• WHAT YOU ARE ASKED TO DO: Look through the material below. Return exactly the lines from the one with "pinky pip: (432, 90)" through the one with "pinky mcp: (771, 180)", both included.
START INPUT DATA
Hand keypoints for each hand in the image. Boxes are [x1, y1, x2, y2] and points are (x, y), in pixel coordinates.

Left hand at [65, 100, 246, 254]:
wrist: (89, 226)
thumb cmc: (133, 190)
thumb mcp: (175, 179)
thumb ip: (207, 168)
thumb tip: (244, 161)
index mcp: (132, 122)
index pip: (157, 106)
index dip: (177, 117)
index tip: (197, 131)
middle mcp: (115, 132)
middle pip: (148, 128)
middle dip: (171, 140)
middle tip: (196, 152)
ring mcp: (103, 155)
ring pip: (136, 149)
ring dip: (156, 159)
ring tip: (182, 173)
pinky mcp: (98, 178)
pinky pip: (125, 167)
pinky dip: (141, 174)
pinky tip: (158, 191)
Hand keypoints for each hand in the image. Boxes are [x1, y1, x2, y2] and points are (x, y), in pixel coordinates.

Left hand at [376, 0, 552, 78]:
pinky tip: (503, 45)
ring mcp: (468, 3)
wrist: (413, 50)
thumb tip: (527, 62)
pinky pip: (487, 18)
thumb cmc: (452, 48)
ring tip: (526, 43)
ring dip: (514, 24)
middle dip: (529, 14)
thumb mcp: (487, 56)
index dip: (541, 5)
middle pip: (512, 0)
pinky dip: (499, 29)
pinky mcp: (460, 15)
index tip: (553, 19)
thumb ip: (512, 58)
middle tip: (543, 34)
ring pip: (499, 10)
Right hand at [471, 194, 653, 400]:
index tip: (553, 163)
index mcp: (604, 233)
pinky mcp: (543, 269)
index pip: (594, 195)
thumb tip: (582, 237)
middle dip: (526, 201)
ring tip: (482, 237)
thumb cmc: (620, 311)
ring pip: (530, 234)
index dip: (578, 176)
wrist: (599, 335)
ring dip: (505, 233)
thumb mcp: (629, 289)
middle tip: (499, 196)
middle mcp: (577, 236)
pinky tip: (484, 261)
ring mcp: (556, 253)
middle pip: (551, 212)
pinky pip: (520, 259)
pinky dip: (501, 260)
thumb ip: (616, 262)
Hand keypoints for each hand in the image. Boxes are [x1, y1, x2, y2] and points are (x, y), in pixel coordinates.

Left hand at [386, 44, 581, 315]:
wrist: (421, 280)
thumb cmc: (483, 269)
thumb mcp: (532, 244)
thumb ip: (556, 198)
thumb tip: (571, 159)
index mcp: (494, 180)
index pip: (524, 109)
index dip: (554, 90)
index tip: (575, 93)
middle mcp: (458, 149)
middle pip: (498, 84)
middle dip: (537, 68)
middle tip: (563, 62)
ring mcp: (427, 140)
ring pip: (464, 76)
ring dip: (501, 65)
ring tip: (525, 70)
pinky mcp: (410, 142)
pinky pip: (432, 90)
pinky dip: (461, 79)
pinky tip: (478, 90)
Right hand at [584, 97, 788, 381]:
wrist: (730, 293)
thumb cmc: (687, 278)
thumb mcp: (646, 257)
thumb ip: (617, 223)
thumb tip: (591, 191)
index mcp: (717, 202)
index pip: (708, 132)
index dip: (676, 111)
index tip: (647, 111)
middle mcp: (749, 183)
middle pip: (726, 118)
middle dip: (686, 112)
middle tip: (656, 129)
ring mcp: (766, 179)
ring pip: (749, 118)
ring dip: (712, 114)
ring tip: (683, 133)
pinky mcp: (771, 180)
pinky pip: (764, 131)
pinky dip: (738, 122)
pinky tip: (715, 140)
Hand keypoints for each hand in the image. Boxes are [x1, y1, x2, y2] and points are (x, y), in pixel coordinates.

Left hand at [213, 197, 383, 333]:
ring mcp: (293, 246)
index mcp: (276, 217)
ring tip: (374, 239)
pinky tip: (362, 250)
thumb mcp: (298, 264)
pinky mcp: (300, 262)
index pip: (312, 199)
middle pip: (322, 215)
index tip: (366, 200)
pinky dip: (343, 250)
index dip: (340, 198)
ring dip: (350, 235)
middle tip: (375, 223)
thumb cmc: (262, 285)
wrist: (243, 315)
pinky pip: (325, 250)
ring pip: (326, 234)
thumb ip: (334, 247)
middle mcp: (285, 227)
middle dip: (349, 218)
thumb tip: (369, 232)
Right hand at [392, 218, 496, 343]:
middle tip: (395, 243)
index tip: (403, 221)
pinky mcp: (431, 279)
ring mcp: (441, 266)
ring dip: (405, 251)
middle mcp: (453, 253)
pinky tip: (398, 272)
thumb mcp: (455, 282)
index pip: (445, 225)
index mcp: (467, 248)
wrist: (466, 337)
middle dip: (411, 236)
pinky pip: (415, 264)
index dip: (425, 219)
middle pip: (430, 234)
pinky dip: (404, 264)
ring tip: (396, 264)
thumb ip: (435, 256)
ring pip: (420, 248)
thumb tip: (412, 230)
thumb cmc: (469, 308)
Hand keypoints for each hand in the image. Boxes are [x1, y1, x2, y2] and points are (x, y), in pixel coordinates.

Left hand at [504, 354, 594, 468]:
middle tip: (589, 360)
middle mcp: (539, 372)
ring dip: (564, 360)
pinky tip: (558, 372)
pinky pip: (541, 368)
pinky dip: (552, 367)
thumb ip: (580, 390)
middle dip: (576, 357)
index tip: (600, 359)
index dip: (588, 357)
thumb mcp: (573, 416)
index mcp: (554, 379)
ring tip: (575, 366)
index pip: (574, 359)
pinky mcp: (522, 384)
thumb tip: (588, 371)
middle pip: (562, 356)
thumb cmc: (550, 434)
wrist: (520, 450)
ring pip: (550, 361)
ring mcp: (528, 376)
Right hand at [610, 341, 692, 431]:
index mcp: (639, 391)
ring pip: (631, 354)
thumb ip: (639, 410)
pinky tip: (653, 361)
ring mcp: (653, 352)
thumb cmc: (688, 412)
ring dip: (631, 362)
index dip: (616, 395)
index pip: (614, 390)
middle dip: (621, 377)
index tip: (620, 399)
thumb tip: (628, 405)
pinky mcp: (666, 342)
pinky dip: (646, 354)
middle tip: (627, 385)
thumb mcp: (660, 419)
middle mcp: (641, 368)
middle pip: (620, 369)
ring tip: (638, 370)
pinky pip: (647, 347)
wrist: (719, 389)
END INPUT DATA
START INPUT DATA
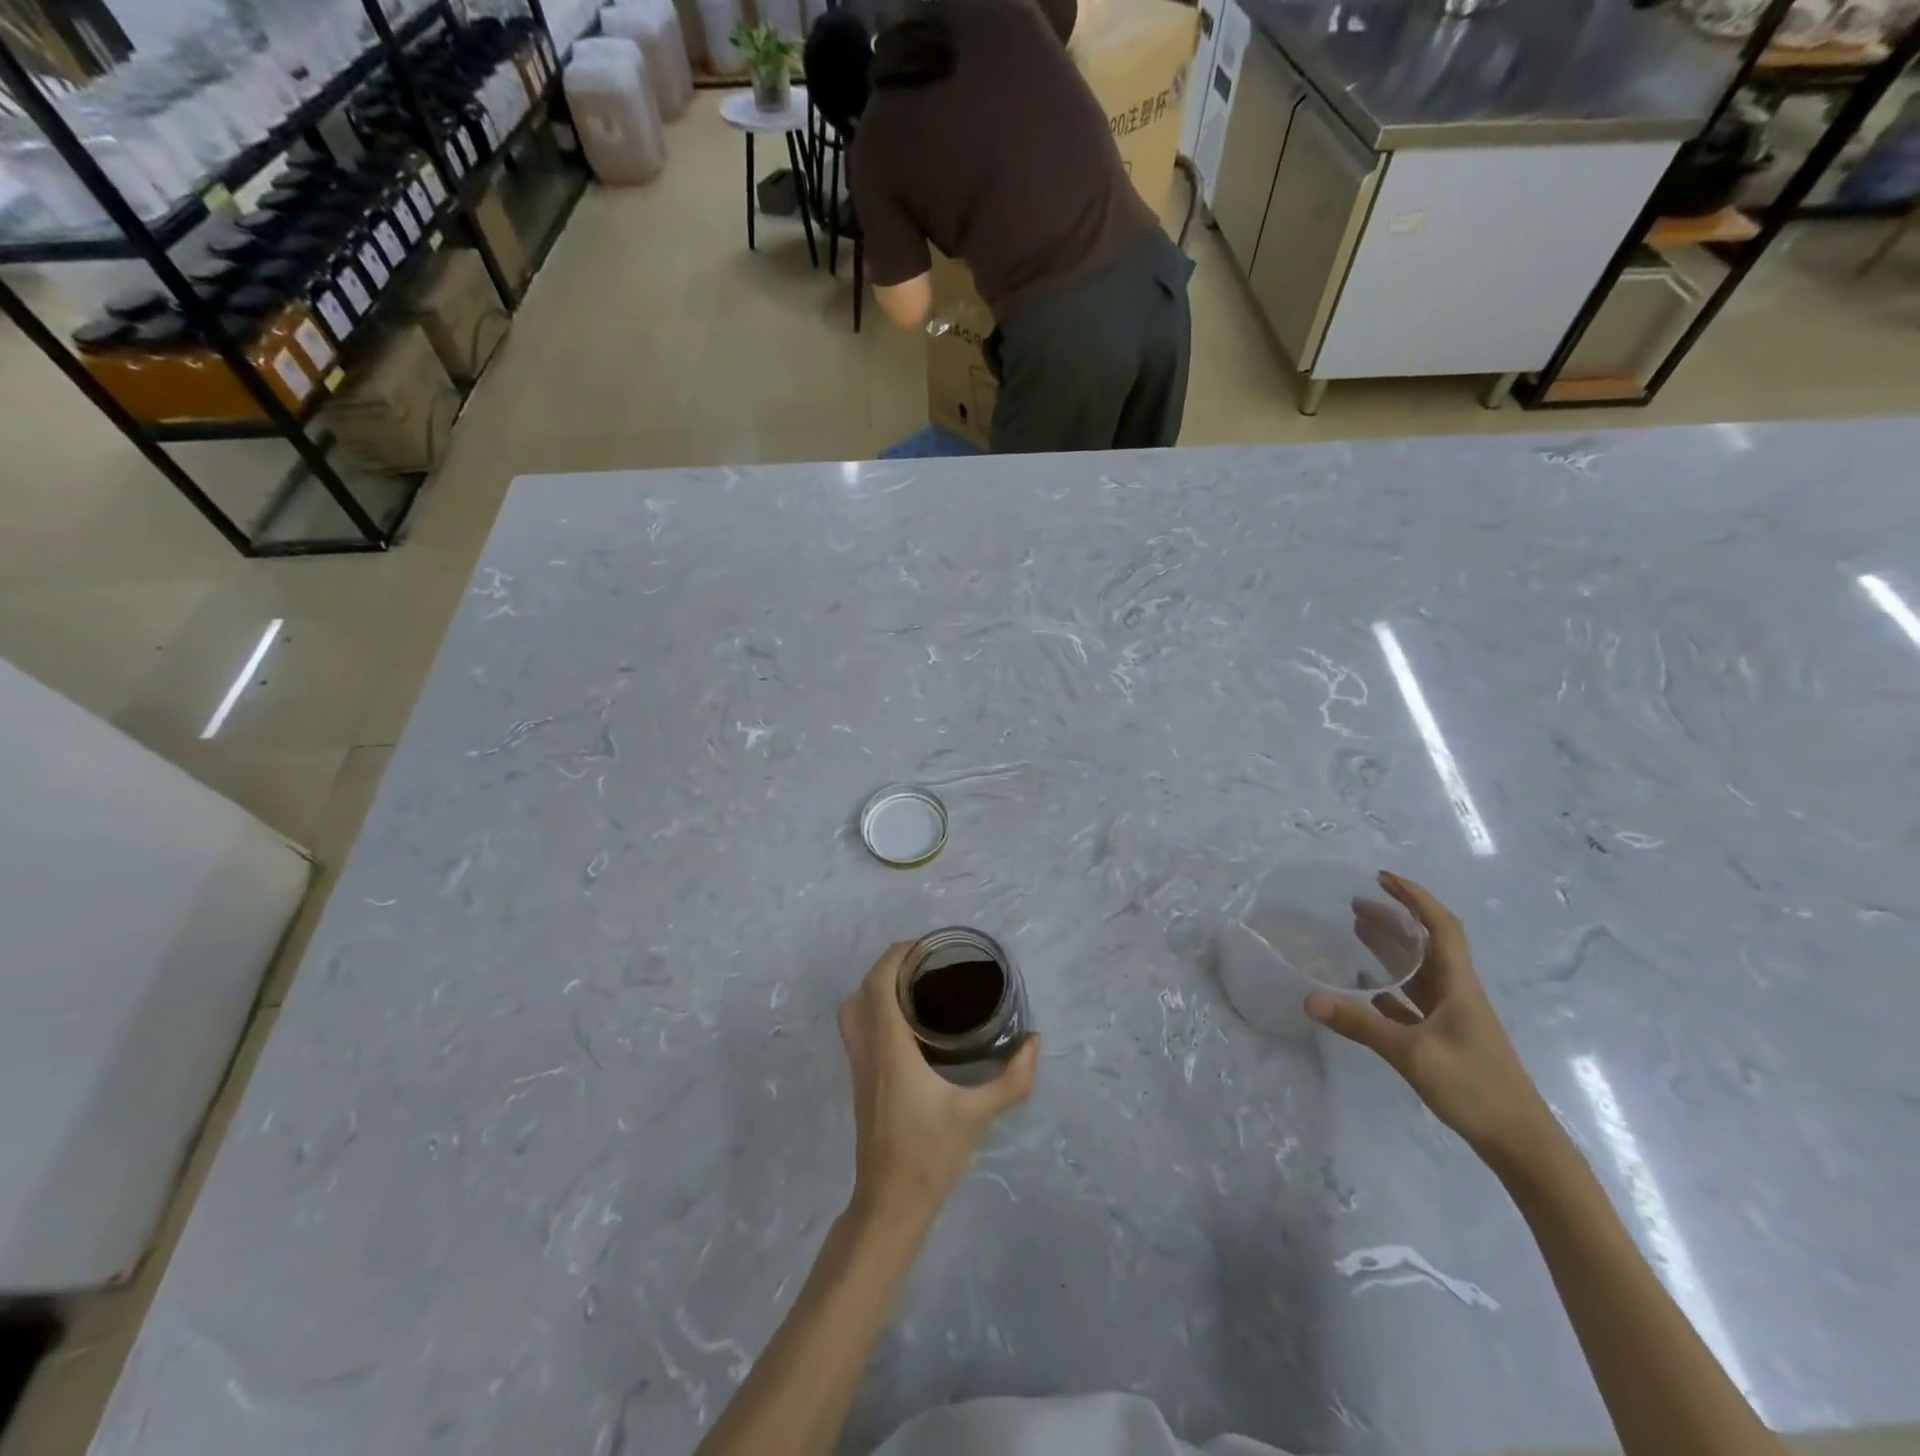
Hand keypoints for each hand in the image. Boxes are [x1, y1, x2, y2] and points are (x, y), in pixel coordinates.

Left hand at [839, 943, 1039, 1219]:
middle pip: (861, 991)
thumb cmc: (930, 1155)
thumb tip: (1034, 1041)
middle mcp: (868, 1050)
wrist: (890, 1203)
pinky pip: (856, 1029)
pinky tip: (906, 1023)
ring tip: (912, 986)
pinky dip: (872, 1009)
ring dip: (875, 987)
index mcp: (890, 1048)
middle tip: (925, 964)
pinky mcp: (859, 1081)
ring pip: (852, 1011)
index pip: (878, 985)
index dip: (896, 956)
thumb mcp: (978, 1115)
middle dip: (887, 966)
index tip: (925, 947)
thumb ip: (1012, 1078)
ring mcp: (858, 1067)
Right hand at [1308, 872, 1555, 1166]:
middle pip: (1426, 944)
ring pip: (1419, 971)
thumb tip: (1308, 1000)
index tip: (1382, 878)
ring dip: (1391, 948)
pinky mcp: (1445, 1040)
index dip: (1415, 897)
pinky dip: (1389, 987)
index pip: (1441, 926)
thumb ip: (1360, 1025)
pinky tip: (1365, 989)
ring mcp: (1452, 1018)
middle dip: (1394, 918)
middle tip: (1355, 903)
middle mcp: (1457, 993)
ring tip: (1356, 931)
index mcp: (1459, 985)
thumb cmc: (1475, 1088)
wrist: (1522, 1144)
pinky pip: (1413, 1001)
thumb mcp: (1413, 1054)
END INPUT DATA
START INPUT DATA
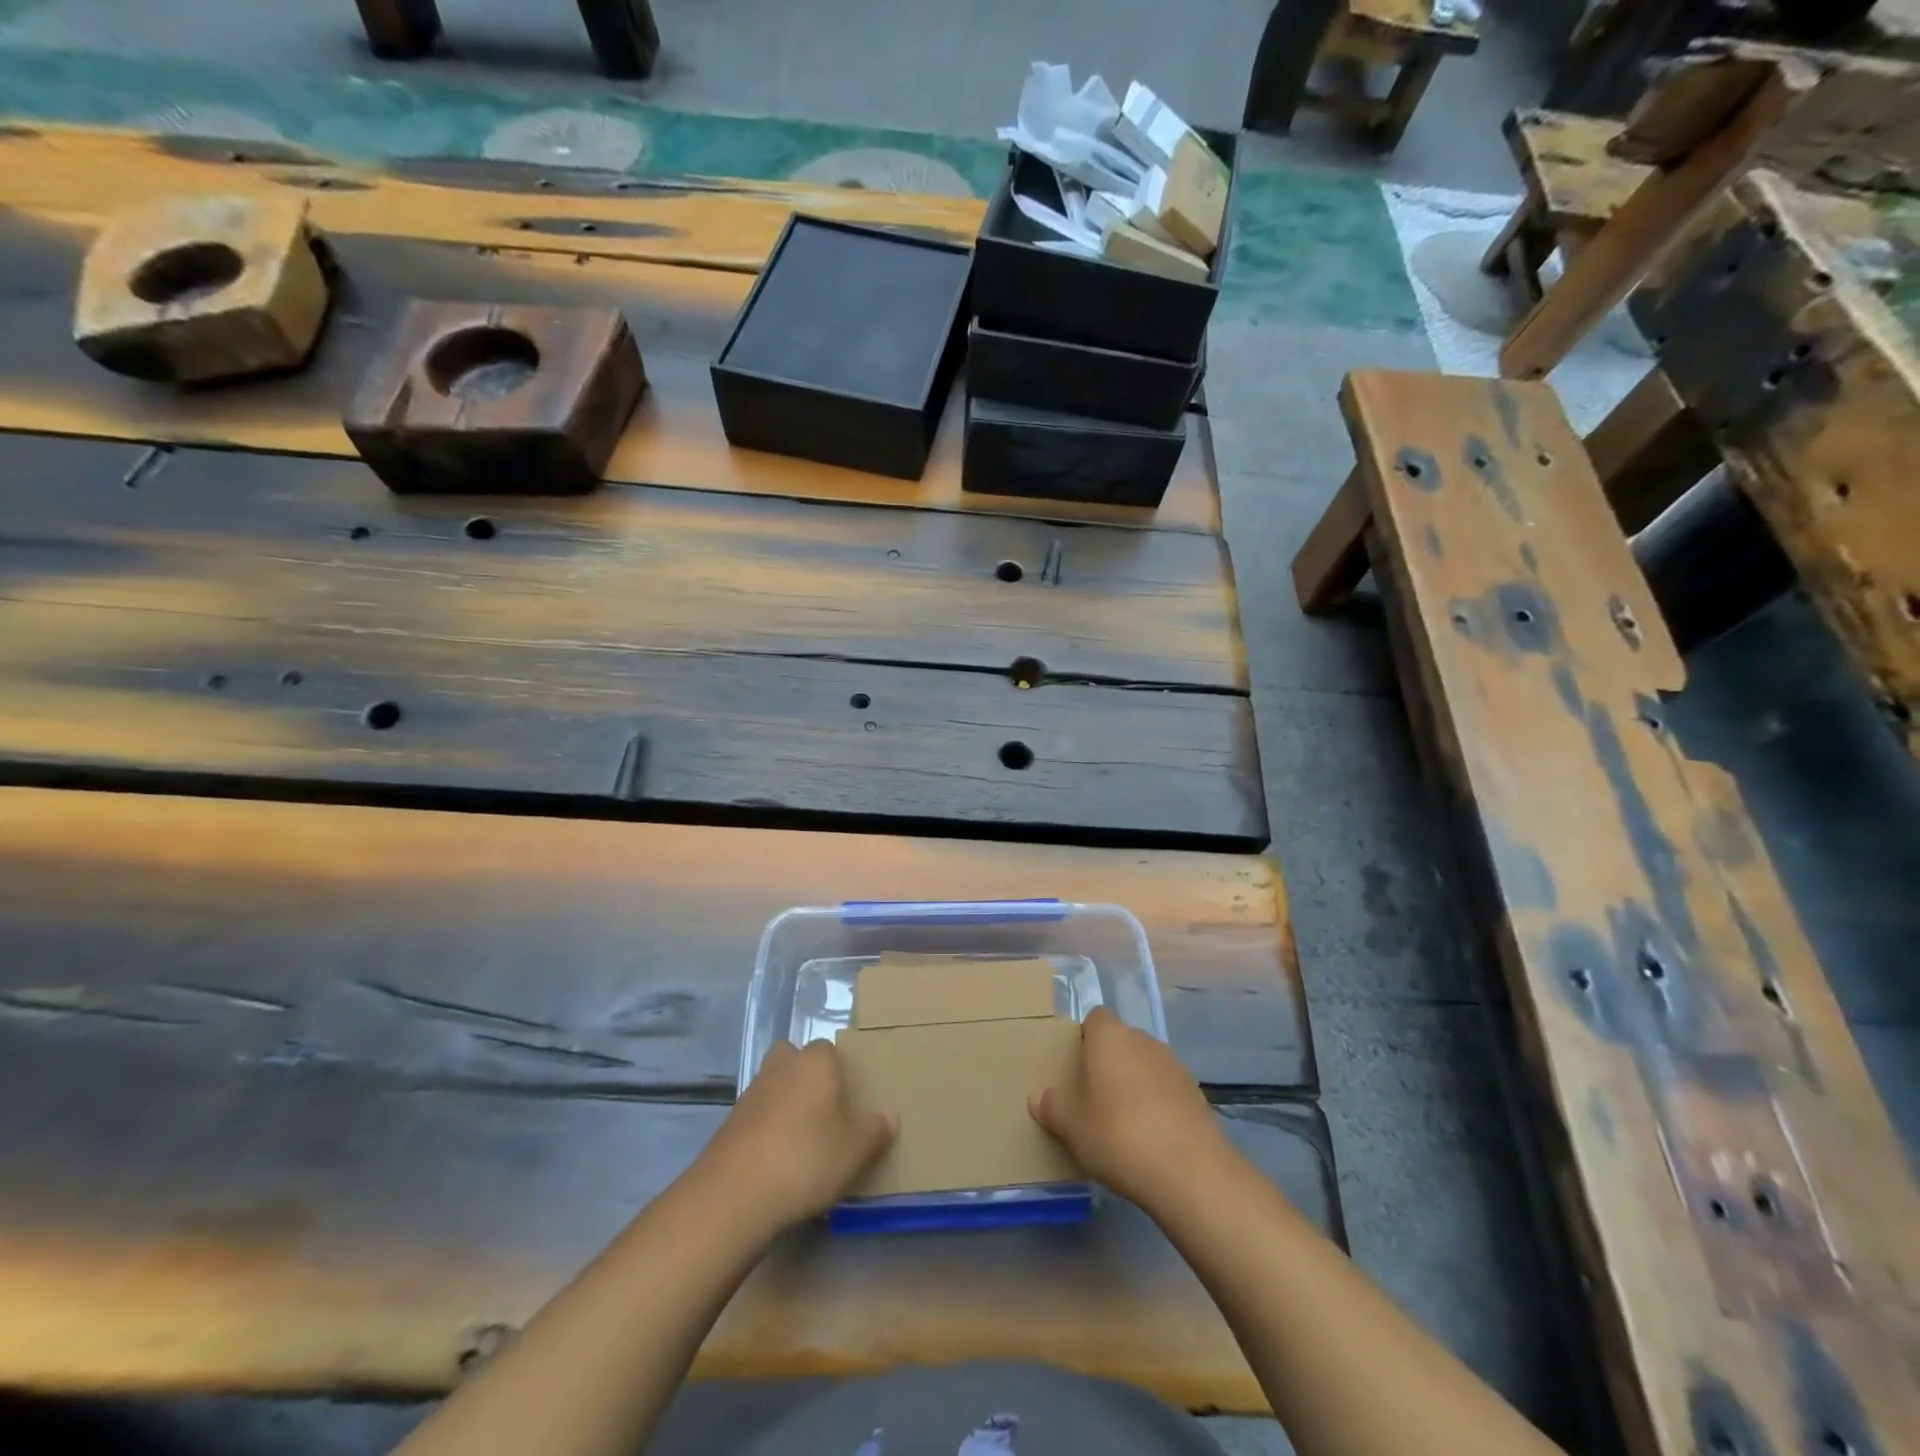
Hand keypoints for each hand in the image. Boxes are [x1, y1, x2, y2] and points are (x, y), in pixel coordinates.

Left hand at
END INPUT DATA
• FINISHED TASK:
pinky pip: (432, 90)
pinky dip: (461, 79)
pinky tip: (478, 90)
Right hand at [584, 97, 788, 381]:
wrist: (730, 293)
thumb cmc: (687, 278)
thumb mcp: (646, 257)
thumb ip: (617, 223)
thumb tip: (591, 191)
index mcp: (717, 202)
index pip: (708, 132)
index dip: (676, 111)
index tip: (647, 111)
middle mcp: (749, 183)
middle pip: (726, 118)
middle dip: (686, 112)
middle tip: (656, 129)
ring mcp: (766, 179)
ring pip: (749, 118)
ring dip: (712, 114)
ring tip: (683, 133)
pinky mcp: (771, 180)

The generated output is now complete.